__What you need to do__: Span requested from the data below: the line with "right back paw: (840, 612)" through the line with "left eye: (191, 1051)", both included. Give only these lines again, exactly, and leave every picture out.

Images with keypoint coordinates
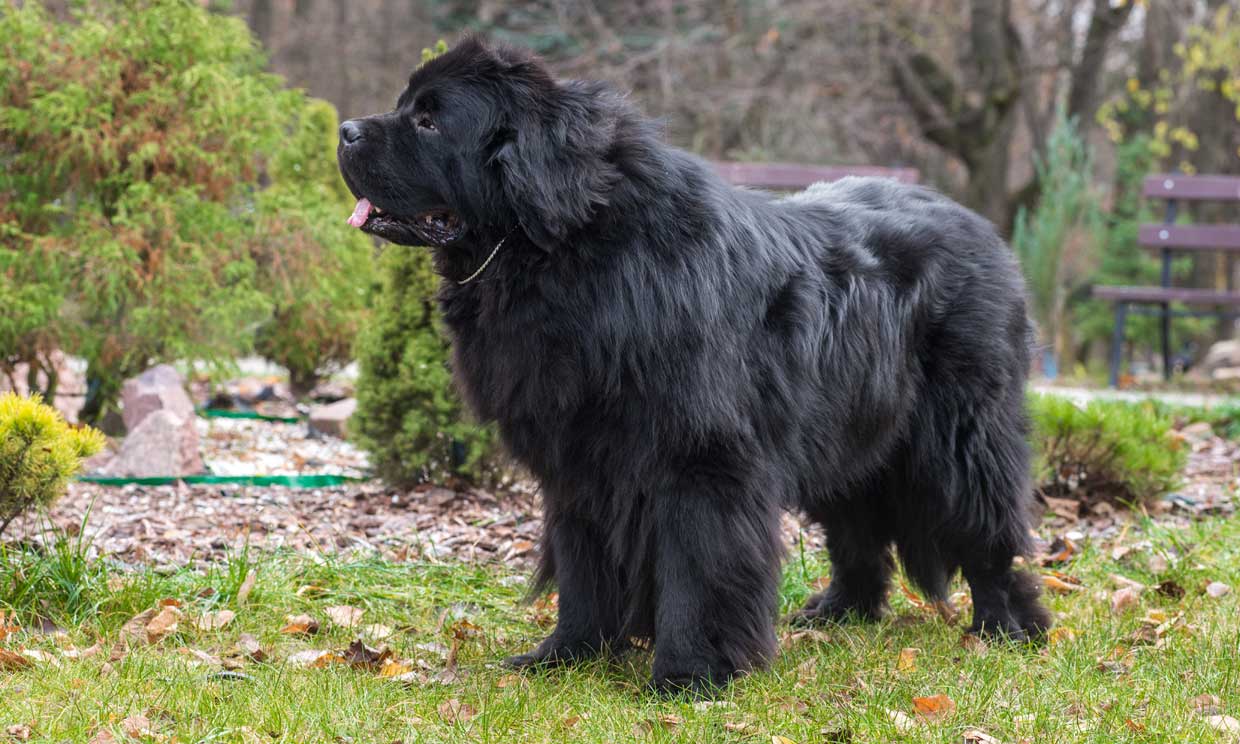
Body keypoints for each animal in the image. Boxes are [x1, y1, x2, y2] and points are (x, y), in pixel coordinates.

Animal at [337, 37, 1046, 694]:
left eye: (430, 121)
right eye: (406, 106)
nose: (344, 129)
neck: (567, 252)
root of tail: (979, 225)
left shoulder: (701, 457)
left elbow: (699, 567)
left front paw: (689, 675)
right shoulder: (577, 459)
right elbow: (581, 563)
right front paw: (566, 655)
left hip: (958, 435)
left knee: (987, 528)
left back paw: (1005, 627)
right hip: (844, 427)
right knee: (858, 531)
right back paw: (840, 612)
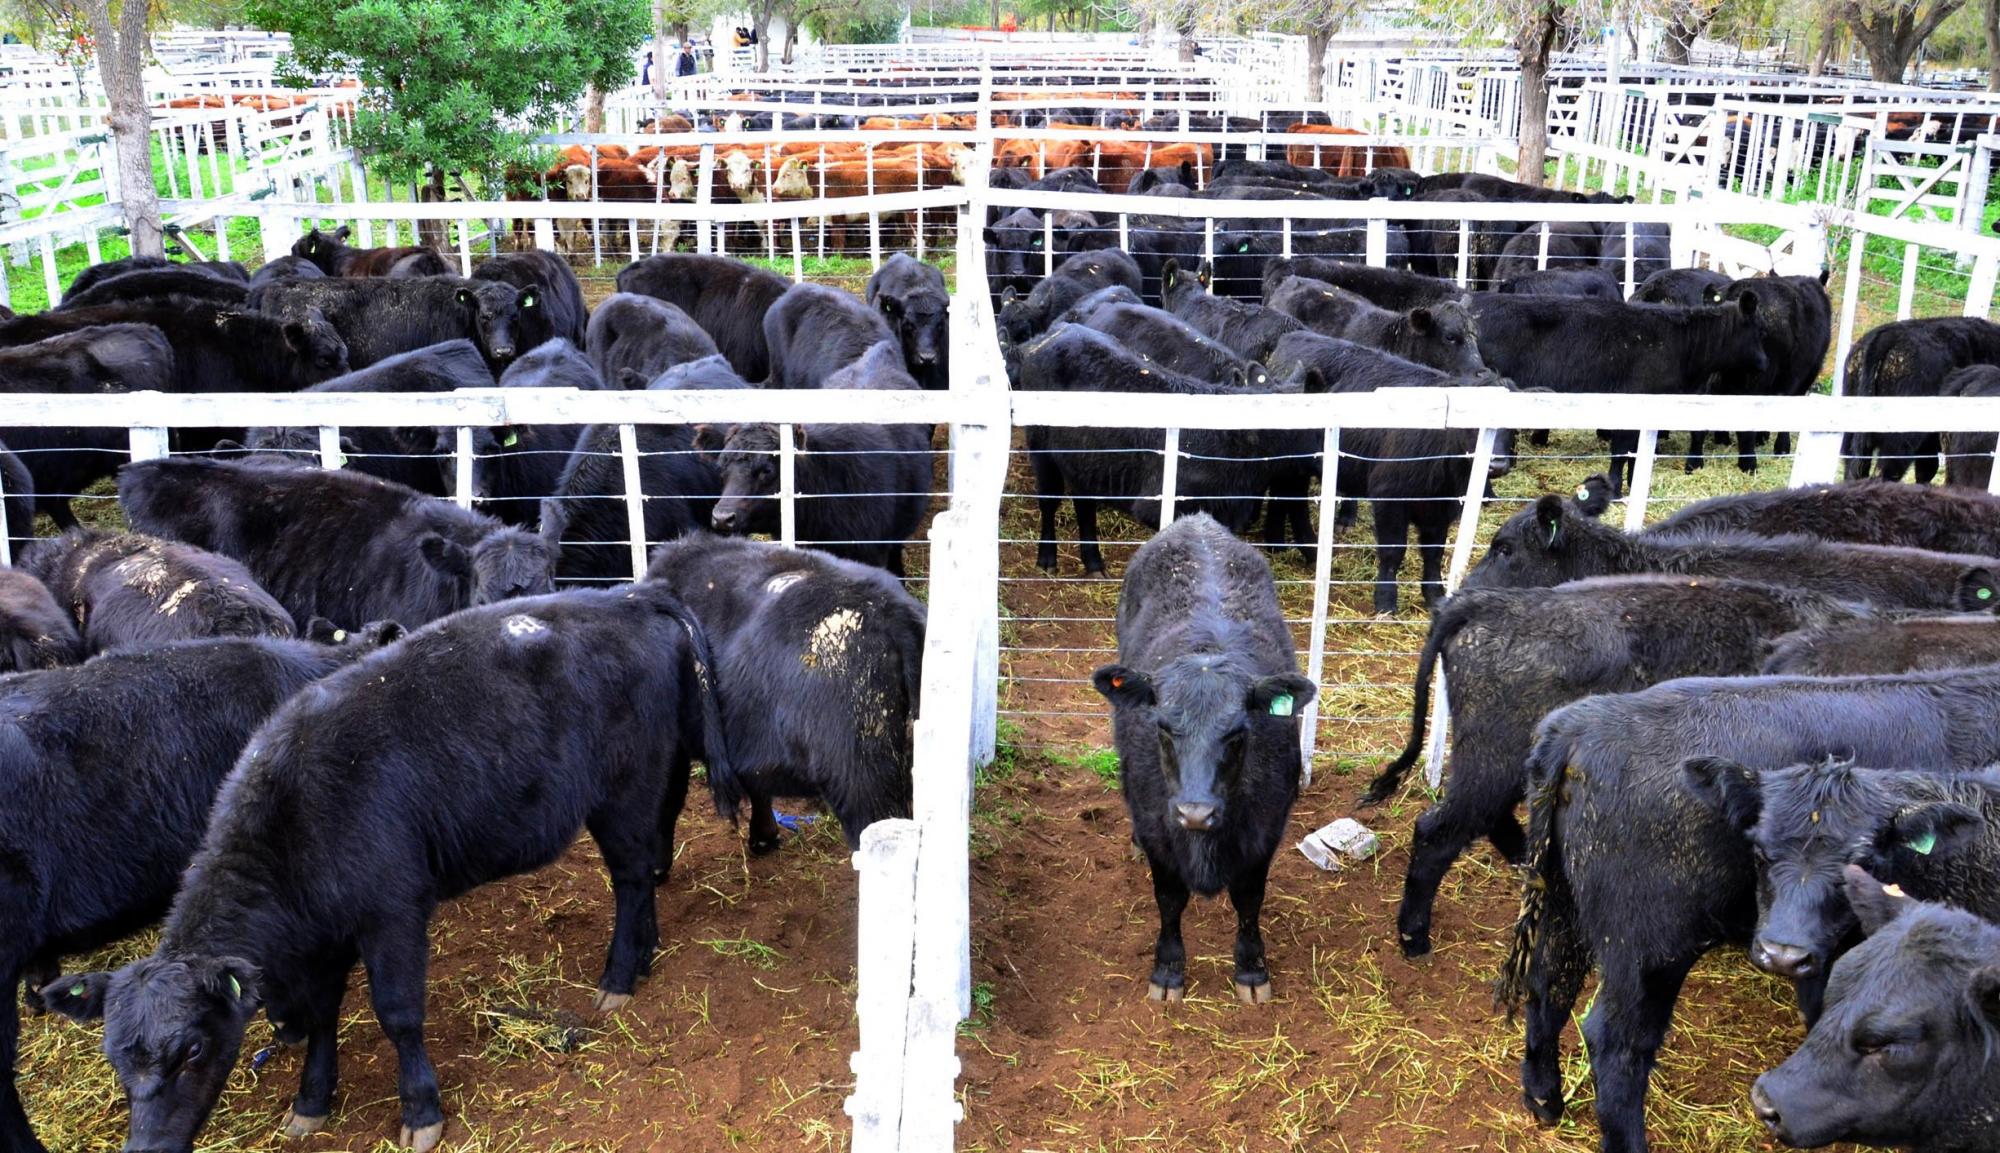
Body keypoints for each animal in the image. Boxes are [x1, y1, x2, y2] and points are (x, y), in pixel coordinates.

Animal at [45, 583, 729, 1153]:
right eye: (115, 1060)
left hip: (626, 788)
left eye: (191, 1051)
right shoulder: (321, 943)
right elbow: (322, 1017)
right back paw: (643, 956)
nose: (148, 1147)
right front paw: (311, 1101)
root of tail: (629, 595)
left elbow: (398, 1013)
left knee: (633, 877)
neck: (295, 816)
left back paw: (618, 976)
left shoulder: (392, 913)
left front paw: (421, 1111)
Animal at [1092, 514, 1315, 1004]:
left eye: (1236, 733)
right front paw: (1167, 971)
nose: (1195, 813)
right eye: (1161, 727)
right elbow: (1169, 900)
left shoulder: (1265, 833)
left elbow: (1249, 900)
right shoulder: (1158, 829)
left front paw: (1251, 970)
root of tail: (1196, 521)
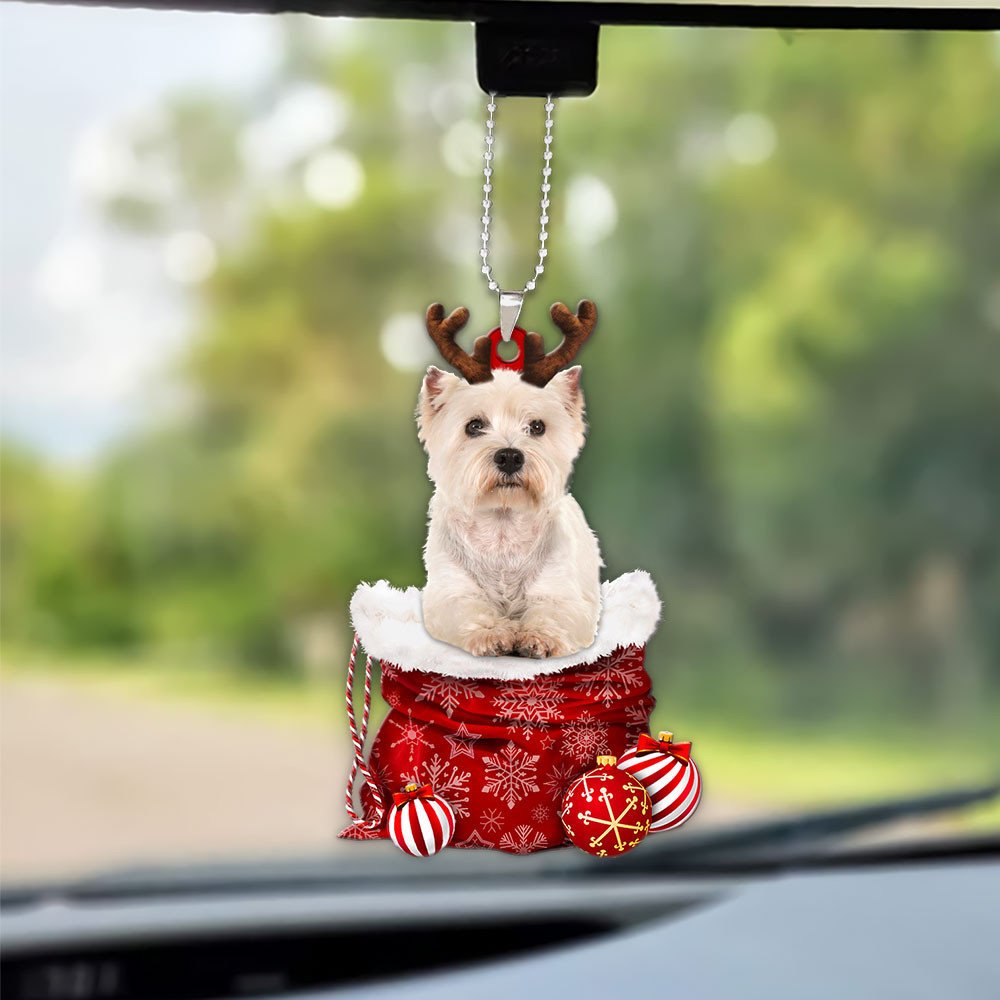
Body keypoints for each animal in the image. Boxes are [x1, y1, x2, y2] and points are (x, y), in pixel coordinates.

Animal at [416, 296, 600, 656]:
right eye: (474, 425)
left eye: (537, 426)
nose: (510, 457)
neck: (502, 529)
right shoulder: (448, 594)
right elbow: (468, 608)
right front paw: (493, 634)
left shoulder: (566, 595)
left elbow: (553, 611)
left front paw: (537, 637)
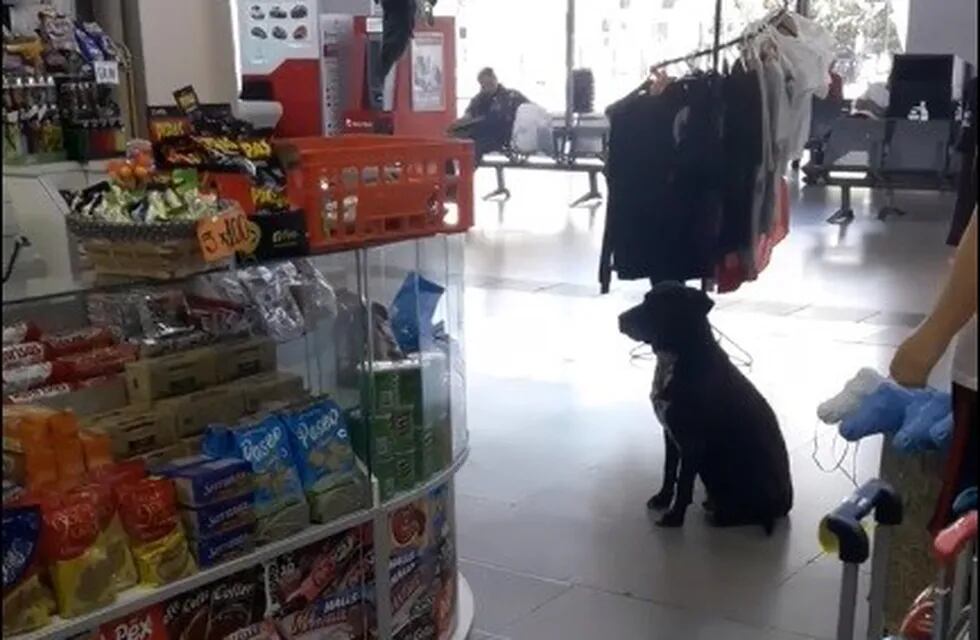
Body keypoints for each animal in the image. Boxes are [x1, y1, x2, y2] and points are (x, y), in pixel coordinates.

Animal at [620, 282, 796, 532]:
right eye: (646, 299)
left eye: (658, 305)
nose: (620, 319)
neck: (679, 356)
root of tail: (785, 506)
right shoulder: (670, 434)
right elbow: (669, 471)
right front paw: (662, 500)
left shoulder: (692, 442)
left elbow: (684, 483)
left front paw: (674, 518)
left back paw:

__Task solution__:
right back paw: (840, 612)
Body keypoints for each animal in the image. Boxes are [x1, y1, x2, y2] and points are (x, y), in pixel coordinates.

Animal at [45, 583, 729, 1153]:
right eye: (115, 1060)
left hip: (626, 788)
left eye: (191, 1051)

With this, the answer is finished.